Tsuda A, Ishimura E, Machiba Y, Uedono H, Nakatani S, Mori K, Uchida J, Emoto M: Increased Glomerular Hydrostatic Pressure is Associated with Tubular Creatinine Reabsorption in Healthy Subjects. Kidney and Blood Pressure Research DOI 10.1159/000510838
It is generally observed that creatinine is secreted by the proximal tubule (via an organic anion transporter) in subjects with normal or even modestly impaired function leading to an overestimation of the true glomerular filtration rate (GFR) when endogenous creatinine clearances (Ccr) are used to estimate kidney function. This secretion accounts for about 15–20% of the excreted creatinine. Net tubular reabsorption of creatinine has been described in special situations (e.g., newborns and very elderly), but it is the exception rather than the rule.

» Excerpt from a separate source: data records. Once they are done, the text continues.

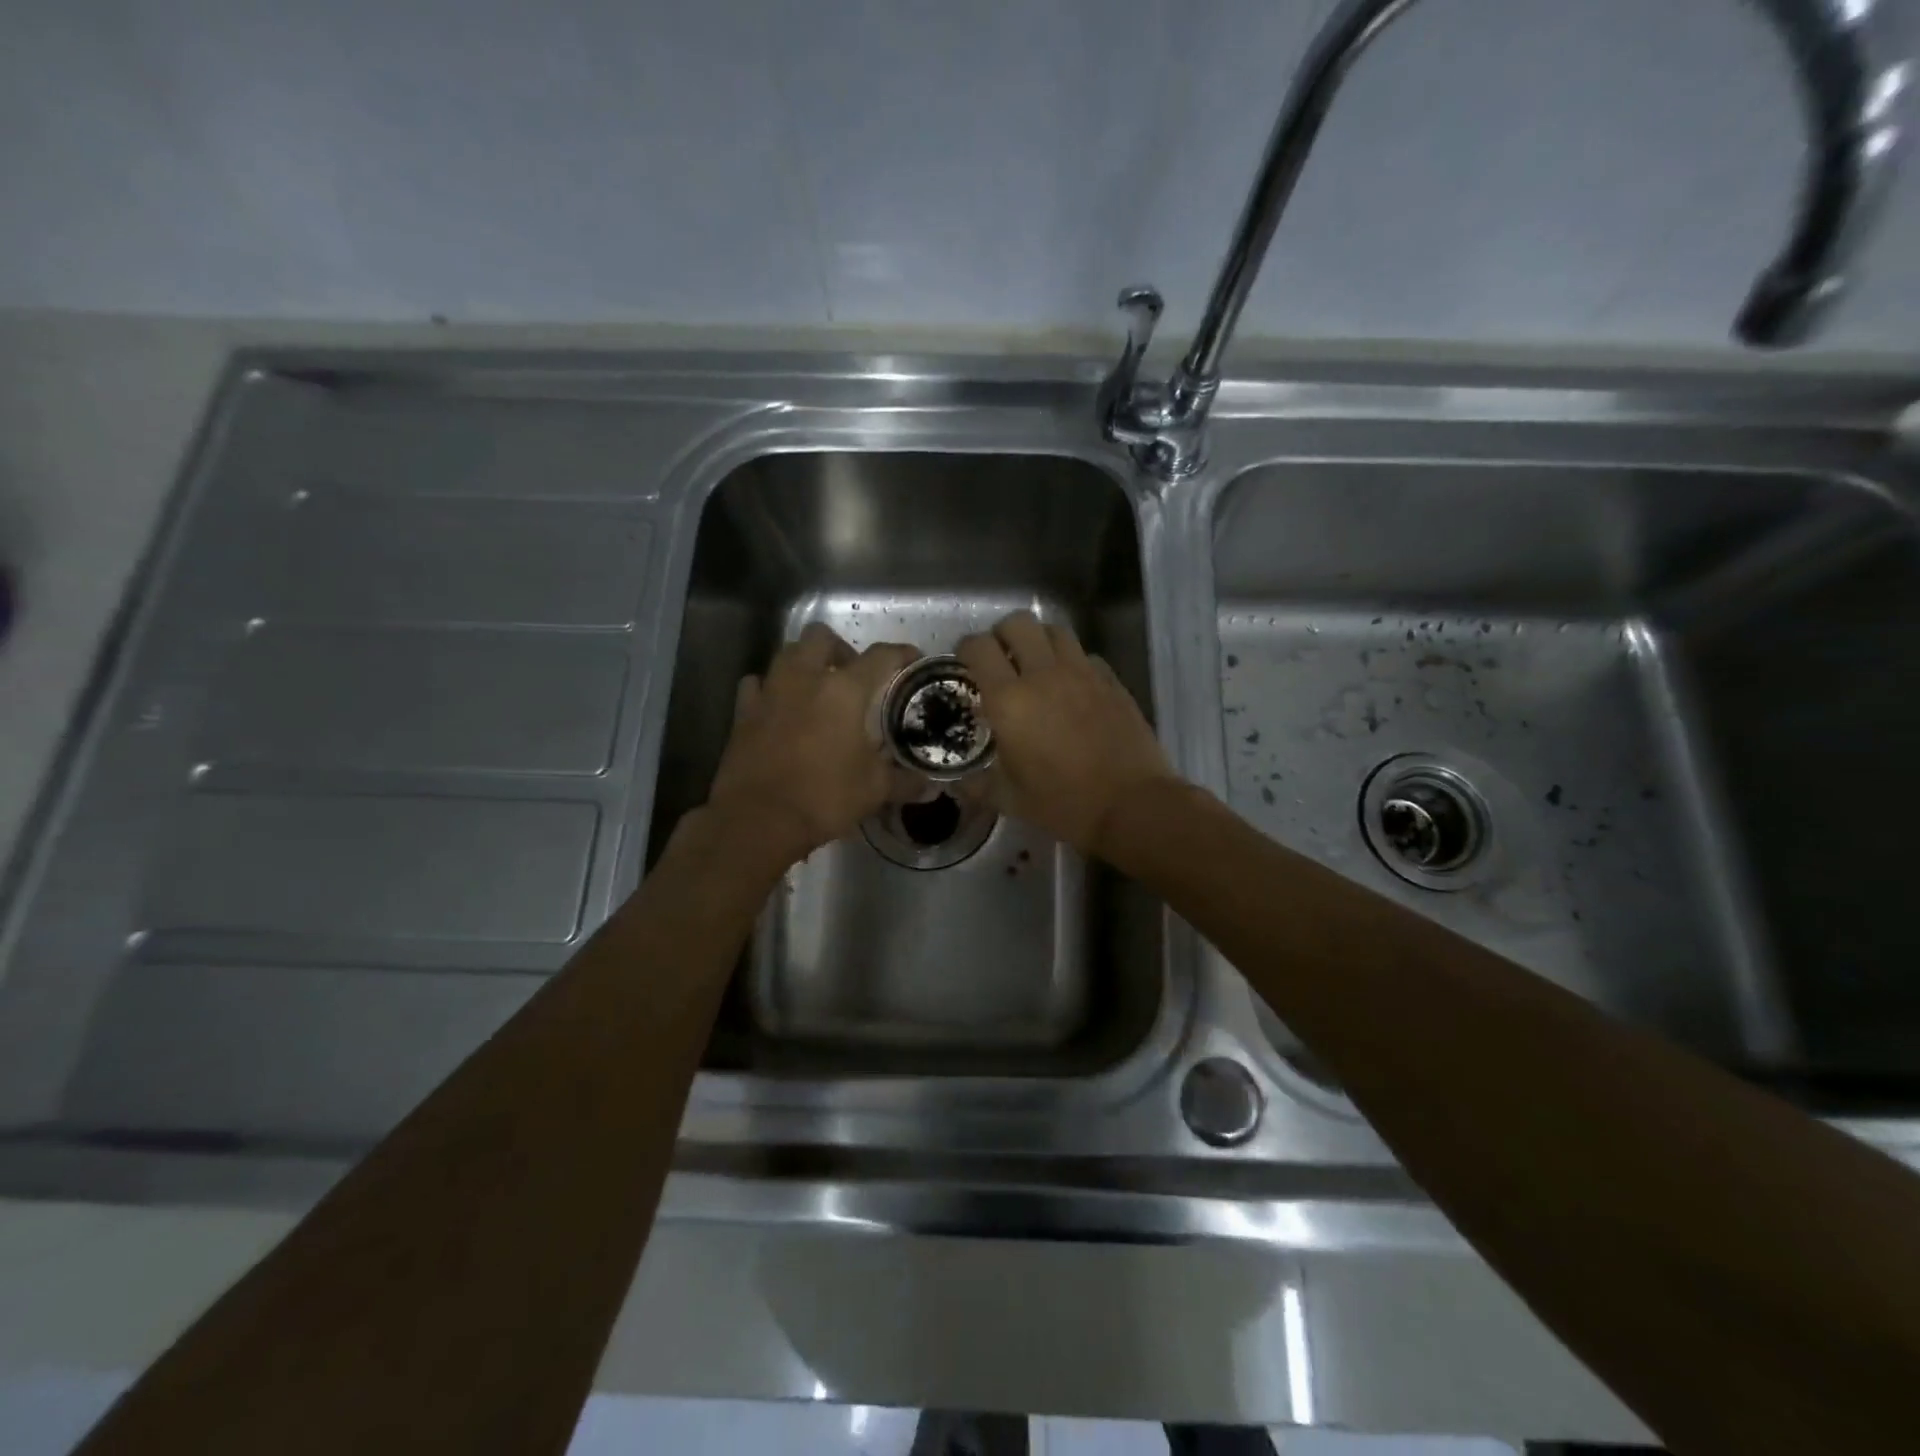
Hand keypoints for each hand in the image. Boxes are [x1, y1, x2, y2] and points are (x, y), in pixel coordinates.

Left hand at [706, 624, 919, 867]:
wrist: (758, 819)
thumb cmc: (824, 797)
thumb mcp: (874, 790)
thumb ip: (905, 782)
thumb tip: (931, 787)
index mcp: (844, 690)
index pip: (881, 655)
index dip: (901, 653)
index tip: (912, 659)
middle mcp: (805, 678)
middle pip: (822, 636)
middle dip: (841, 649)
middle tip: (852, 676)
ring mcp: (770, 691)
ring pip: (787, 653)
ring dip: (805, 662)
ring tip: (817, 689)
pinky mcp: (743, 711)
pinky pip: (757, 684)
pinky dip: (770, 688)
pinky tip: (779, 707)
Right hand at [957, 610, 1178, 857]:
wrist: (1131, 805)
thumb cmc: (1064, 803)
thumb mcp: (1010, 800)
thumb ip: (977, 786)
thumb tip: (958, 784)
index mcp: (1009, 700)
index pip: (978, 648)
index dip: (966, 649)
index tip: (965, 664)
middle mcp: (1043, 675)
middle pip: (1018, 623)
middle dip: (1003, 634)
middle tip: (1001, 659)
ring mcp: (1082, 673)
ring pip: (1054, 630)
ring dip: (1039, 641)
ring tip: (1036, 665)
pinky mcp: (1111, 681)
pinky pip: (1086, 655)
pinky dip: (1072, 662)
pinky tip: (1072, 686)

Tsuda and coworkers have extended these observations by performing 24-h endogenous true Ccr and GFR measurements (by urinary clearance of inulin; Cin), along with measurements of renal plasma flow by the clearance of para-aminohippurate (Cpah) in 80 apparently healthy transplant donors (age 54 ± 13 years), with pre-unilateral nephrectomy and remeasurement of these parameters in 20 of the original subjects 1 year after uninephrectomy. The glomerular hemodynamics were estimated by the Gomez equations, developed in 1951 as a way of approximation of mean glomerular capillary hydraulic pressure (Pgc) and the resistances of the afferent (Ra) and efferent (Re) glomerular arterioles.

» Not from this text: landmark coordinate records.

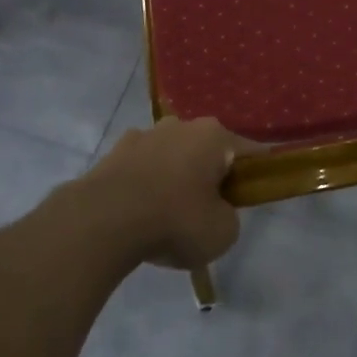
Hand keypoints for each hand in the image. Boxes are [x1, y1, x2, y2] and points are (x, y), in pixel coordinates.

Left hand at [74, 117, 258, 270]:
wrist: (103, 222)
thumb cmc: (175, 220)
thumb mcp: (223, 232)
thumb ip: (229, 216)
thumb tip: (215, 210)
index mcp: (214, 136)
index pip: (248, 152)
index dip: (254, 175)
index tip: (251, 197)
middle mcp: (181, 125)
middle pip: (206, 151)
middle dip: (209, 174)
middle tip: (208, 210)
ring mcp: (144, 135)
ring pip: (172, 156)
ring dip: (175, 177)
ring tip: (168, 215)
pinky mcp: (113, 152)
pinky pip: (142, 168)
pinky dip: (145, 185)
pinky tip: (140, 213)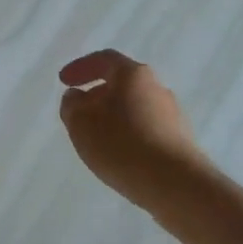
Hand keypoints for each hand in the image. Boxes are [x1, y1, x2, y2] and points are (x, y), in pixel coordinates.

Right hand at [58, 50, 206, 208]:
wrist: (174, 183)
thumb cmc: (121, 144)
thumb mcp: (82, 123)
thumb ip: (72, 105)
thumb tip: (77, 96)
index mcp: (133, 75)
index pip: (104, 60)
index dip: (81, 67)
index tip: (64, 81)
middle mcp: (157, 87)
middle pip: (122, 83)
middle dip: (97, 95)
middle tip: (78, 113)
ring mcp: (172, 114)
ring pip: (134, 107)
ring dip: (113, 117)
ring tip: (96, 138)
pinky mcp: (178, 140)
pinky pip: (146, 129)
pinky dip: (128, 134)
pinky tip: (119, 154)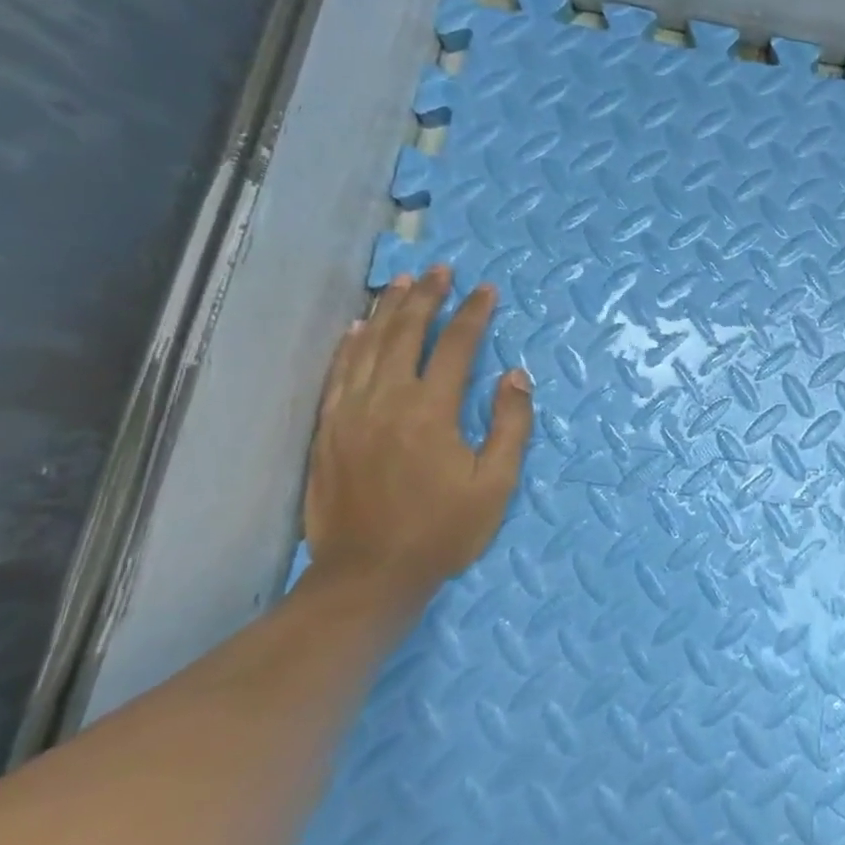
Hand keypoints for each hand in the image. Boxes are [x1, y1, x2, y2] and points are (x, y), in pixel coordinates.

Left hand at [305, 266, 533, 605]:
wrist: (368, 575)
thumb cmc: (443, 531)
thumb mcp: (495, 484)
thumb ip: (510, 425)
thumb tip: (517, 375)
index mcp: (430, 411)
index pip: (455, 347)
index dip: (473, 315)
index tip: (487, 290)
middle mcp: (385, 401)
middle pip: (405, 334)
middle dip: (426, 297)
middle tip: (440, 269)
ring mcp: (349, 413)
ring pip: (367, 346)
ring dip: (387, 310)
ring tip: (403, 282)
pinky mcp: (327, 430)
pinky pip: (337, 373)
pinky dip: (348, 345)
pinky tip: (357, 327)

The mean pre-nephrectomy Ccr was 102 ± 28mL/min and the Cin was 88 ± 18 mL/min (Ccr/Cin = 1.15). The mean filtration fraction (Cin/Cpah) was 0.20 ± 0.03. Thus, overall, the Ccr/Cin indicate tubular secretion of creatinine; however, 25/80 (31%) of the subjects had a Ccr/Cin value of <1.0, indicating tubular reabsorption of creatinine. It is not clear whether the Ccr and Cin determinations were performed at exactly the same time, so diurnal variation in Ccr/Cin might have contributed to this finding. Interestingly, when the Gomez equations were applied to the GFR and RPF data, apparently using the common assumption that 10% of the total renal resistance is accounted for by Ra, the Ccr/Cin ratio (a measure of tubular secretion of creatinine) was inversely correlated with Pgc and Re. The FF was equal in both subjects with values for Ccr/Cin of <1 or >1. The average Pgc was 56 and 58 mm Hg in those with a Ccr/Cin of >1 or <1, respectively (p = 0.053). These values of Pgc are about 11–13 mm Hg higher than the values believed to prevail in the human glomerulus (approx. 45 mm Hg), and it is difficult to explain the data when the FF is equal between those with a high (>1) versus a low (<1) value for Ccr/Cin. This raises questions about the merits of the Gomez equation, which tends to give unreasonably high values for Pgc. As expected, the Ccr and Cin were highly correlated with each other, but the regression analysis suggested a higher value of Ccr/Cin when GFR is 60–90 mL/min than when it is 90–120 mL/min.
In the post-uninephrectomy subjects, both the Ccr and Cin fell to about 63 and 59% of baseline 1 year after uninephrectomy and the extent of decrease in GFR was correlated with the degree of increase in the Ccr/Cin ratio. Unfortunately, a change in Pgc post-uninephrectomy was not calculated. It should have increased following uninephrectomy, which would predict a decline in Ccr/Cin (more creatinine reabsorption) in the post-nephrectomy period, whereas the opposite was observed. These are all very interesting observations, but in my opinion further work is needed to verify the validity of the hypothesis that tubular creatinine reabsorption is common in healthy adults and that it might have something to do with glomerulus hydraulic pressure.